(Beginning of Selected extract)
The long idle time of electric vehicles (EVs) during charging and discharging does not comport well with future scenarios in which EVs play a big role. Though fast charging is a proposed solution to this problem, it has some drawbacks such as drawing excessive current and harming battery lifetime. Battery swapping is a promising solution.

Battery driven EVs are expected to be one of the major power consumers in a smart grid, eventually replacing conventional gasoline driven vehicles completely. For short drives, EV batteries can be easily charged at home outlets. But for longer distances, EV batteries require much longer charging time than conventional vehicle refueling, and during charging, the EV has to be idle.

There are two basic modes of charging: AC and DC. Whereas AC is slow—the battery may take several hours to reach full charge—DC is faster. Its charging time can be as low as thirty minutes, drawing around four hundred amperes of current. As current is the rate of change of electric charge with respect to time, faster charging means higher amperage. And so if a significant number of EVs are charging simultaneously in the same distribution network, there can be a sudden surge in electricity demand. That dilemma will limit the number of quick charging outlet in future grids. Another important constraint is that faster charging makes an EV battery less durable—its lifetime will be shorter.

Battery swapping represents an alternative solution that can drastically reduce EV idle time. In this scenario, discharged batteries are immediately replaced by fully charged ones. This makes the idle time negligible. In a battery swapping facility, EV batteries are charged and stored at charging stations. Low-charge EVs come to charging stations to replace their batteries. Charging stations then collect fully and partially discharged batteries. Those batteries are later recharged for future use.

Although one of the earliest battery swapping services, the company Better Place’s, was commercially unsuccessful, there are many successful implementations in operation around the world. (It may be that Better Place’s failure resulted from the relatively small size of the markets—parts of Denmark and Israel—in which battery-swappable EVs were deployed.)

In China, a number of companies are providing battery swapping services, and they are gradually expanding service coverage between major cities. Mainland China (the People’s Republic) has the highest number of battery swapping stations in the world. In Taiwan, battery swapping facilities are available in two major cities, New Taipei and Kaohsiung. Kentfa Corporation, a Taiwanese company has introduced vending machines for electric scooter battery exchange.

The European Union’s parliament recently announced a standardization plan for EV refueling infrastructures that includes battery swapping stations; in Slovakia, Greenway Operator has achieved commercial success in battery swapping business. Last year, Tesla Motors came up with a battery swapping technology that beats conventional vehicle refueling time; it plans to launch battery swapping stations in California.
(End of Selected extract)
:: Exercise details ::
Please copy the passage on electric vehicle battery swapping word for word, from "Battery driven EVs" up to and including "to be idle.".
(Beginning of Raw data)
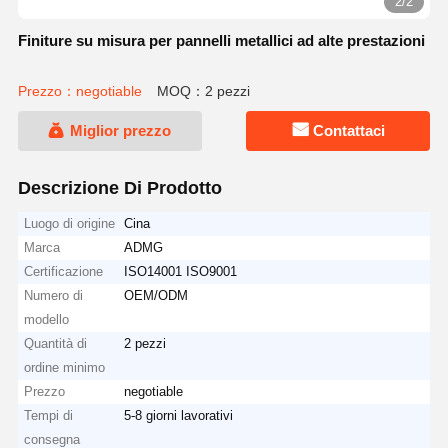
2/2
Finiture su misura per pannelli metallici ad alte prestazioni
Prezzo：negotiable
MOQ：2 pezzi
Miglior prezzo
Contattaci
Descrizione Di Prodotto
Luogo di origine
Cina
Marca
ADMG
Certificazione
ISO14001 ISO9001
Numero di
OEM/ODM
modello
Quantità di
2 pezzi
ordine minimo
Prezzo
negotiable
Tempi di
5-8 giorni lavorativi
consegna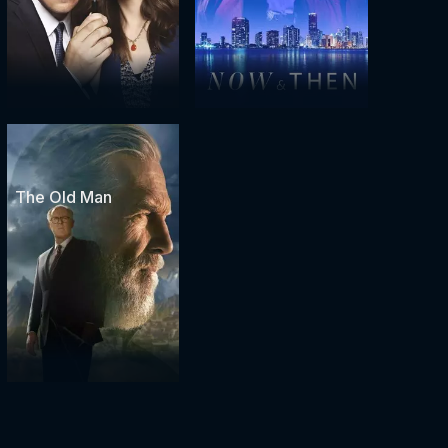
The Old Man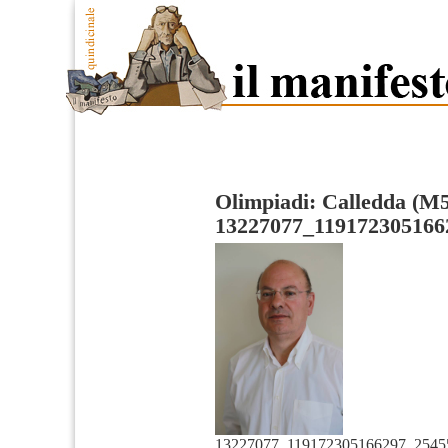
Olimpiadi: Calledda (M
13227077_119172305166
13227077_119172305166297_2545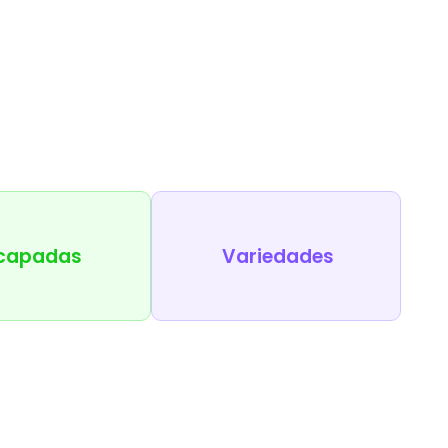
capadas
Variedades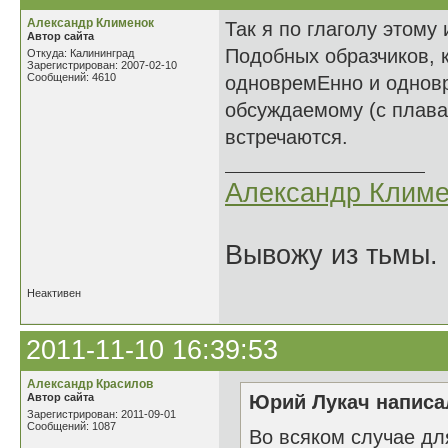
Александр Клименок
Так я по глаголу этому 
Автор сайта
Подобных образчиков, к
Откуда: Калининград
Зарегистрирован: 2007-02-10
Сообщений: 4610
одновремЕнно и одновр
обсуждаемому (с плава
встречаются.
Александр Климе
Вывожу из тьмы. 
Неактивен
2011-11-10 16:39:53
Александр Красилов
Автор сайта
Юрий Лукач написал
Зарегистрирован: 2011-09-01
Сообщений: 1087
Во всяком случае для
(End of Raw data)
(Beginning of Raw data)
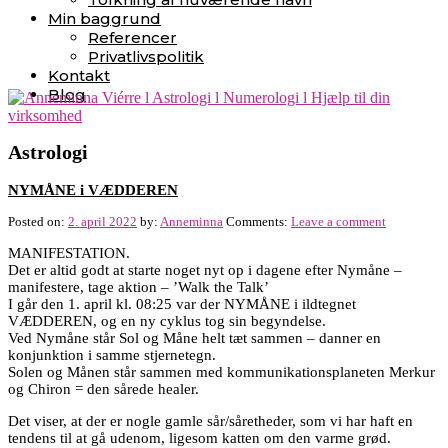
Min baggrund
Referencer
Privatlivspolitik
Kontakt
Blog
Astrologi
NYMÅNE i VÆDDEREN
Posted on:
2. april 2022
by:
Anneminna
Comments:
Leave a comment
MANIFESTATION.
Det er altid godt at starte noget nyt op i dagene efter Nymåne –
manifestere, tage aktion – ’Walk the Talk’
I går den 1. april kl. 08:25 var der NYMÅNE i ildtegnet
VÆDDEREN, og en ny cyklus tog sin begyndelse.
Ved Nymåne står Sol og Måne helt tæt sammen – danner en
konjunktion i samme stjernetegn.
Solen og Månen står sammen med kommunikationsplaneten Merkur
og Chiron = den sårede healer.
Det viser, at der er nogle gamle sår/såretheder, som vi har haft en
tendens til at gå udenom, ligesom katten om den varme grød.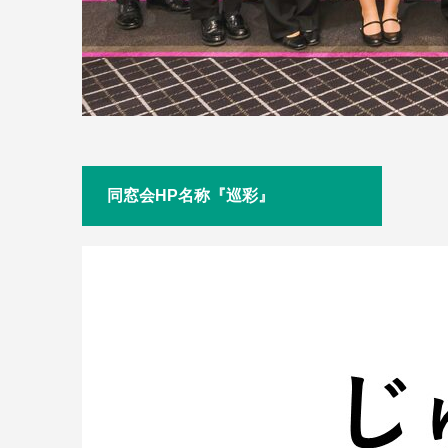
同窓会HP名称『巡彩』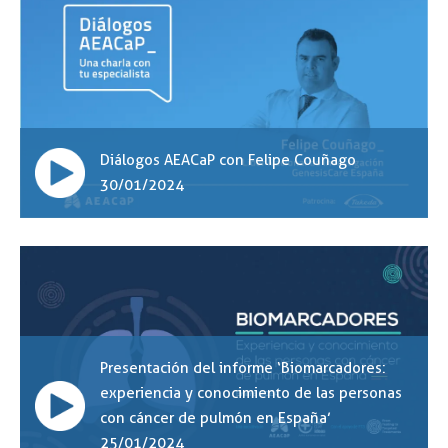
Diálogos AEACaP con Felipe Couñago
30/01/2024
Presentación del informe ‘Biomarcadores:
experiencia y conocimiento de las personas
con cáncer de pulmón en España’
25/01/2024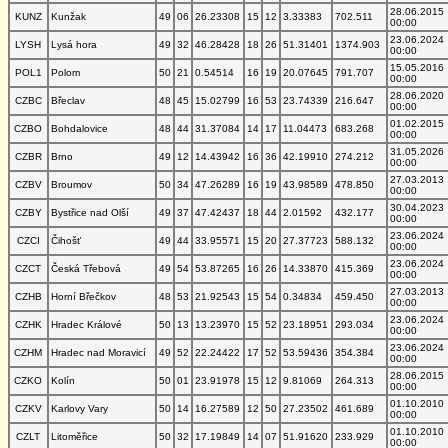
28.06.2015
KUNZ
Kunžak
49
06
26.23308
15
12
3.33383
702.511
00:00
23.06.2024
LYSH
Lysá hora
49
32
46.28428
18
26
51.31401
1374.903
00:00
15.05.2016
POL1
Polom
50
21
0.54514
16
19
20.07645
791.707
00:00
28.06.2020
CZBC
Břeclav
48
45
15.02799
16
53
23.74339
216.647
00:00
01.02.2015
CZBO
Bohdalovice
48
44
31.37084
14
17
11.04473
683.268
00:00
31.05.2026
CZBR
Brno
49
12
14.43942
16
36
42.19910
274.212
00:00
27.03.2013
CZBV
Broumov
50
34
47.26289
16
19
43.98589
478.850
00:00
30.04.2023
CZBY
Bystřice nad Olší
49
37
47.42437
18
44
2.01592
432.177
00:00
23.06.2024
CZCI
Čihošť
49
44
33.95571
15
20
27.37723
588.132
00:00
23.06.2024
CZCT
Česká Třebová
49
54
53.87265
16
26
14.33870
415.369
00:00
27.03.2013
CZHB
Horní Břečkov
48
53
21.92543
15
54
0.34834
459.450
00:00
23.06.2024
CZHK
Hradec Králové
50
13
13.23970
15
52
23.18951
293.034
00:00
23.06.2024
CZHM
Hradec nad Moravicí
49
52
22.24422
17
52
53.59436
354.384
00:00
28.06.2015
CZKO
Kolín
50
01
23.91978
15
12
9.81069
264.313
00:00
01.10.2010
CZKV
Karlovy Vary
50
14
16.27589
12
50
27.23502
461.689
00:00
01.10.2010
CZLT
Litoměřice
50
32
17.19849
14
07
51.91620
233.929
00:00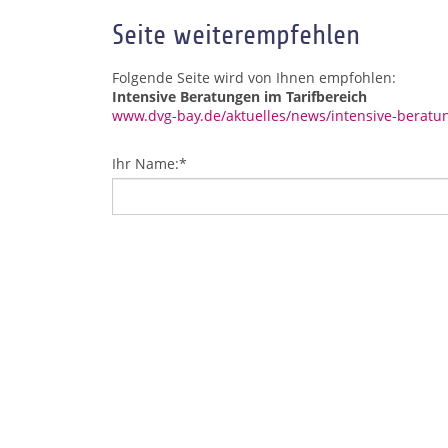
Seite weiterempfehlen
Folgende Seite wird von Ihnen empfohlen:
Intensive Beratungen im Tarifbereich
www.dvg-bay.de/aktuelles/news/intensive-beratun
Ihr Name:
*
(End of Raw data)
:: Solution for this problem ::
Battery driven EVs are expected to be one of the major power consumers in a smart grid, eventually replacing conventional gasoline driven vehicles completely. For short drives, EV batteries can be easily charged at home outlets. But for longer distances, EV batteries require much longer charging time than conventional vehicle refueling, and during charging, the EV has to be idle.